*** Opening of STUDY MATERIAL ***

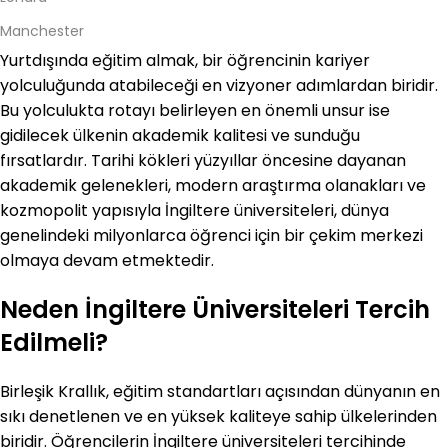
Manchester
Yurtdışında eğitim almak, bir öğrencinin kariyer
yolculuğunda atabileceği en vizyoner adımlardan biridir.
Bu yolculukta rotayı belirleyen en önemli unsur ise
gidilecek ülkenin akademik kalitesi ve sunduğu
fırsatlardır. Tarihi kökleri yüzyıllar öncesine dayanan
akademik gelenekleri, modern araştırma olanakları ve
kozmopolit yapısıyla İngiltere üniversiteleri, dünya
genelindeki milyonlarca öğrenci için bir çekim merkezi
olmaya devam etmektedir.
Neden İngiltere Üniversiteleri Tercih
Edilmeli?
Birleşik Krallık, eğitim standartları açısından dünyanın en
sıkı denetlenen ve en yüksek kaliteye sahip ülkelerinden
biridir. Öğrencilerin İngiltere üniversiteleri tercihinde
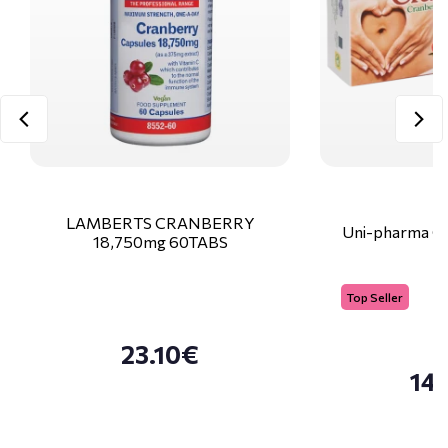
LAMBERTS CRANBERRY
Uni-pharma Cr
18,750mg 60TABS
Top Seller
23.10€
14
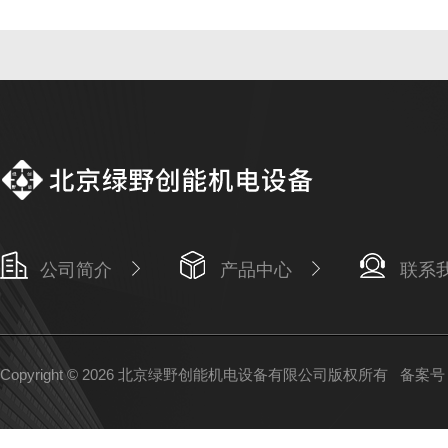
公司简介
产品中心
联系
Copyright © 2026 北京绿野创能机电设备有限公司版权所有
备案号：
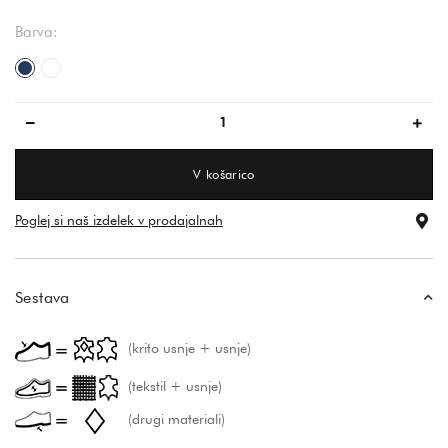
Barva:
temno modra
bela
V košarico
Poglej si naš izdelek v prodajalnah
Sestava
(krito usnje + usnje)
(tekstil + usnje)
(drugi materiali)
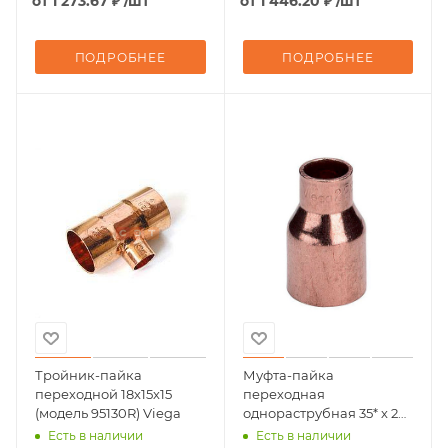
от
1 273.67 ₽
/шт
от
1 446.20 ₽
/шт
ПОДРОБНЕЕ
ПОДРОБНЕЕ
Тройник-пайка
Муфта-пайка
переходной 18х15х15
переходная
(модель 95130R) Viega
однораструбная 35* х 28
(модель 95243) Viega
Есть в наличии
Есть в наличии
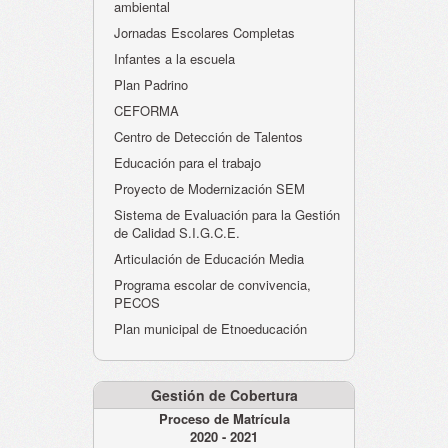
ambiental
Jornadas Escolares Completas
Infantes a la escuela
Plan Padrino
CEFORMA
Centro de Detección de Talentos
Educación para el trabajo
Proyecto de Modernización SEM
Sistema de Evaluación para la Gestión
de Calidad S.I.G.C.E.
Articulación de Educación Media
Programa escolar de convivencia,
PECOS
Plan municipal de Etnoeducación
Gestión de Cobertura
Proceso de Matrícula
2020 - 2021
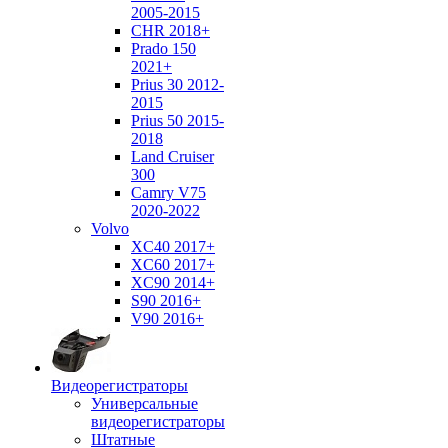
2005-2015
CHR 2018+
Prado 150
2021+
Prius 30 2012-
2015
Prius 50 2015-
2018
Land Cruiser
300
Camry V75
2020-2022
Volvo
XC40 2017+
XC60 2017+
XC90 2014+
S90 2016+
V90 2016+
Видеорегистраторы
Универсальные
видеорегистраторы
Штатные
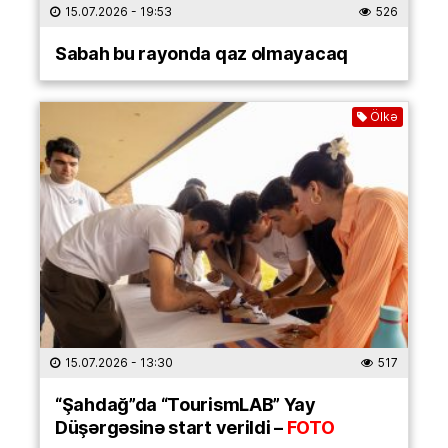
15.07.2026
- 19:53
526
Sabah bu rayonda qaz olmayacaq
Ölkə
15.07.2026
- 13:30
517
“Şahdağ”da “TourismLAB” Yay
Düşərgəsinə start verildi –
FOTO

*** Close of STUDY MATERIAL ***

**WORK INSTRUCTIONS**
Copy the text from the start of the material through the line containing "sıkı denetlenen ve", and leave out the pictures.

**WRITTEN RESPONSE**
Manchester
Yurtdışında eğitim almak, bir öğrencinin kariyer
yolculuğunda atabileceği en vizyoner adımlardan biridir.
Bu yolculukta rotayı belirleyen en önemli unsur ise
gidilecek ülkenin akademik kalitesi ve sunduğu
fırsatlardır. Tarihi kökleri yüzyıllar öncesine dayanan
akademik gelenekleri, modern araştırma olanakları ve
kozmopolit yapısıyla İngiltere üniversiteleri, dünya
genelindeki milyonlarca öğrenci için bir çekim merkezi
olmaya devam etmektedir.
Neden İngiltere Üniversiteleri Tercih
Edilmeli?
Birleşik Krallık, eğitim standartları açısından dünyanın en
sıkı denetlenen ve en yüksek kaliteye sahip ülkelerinden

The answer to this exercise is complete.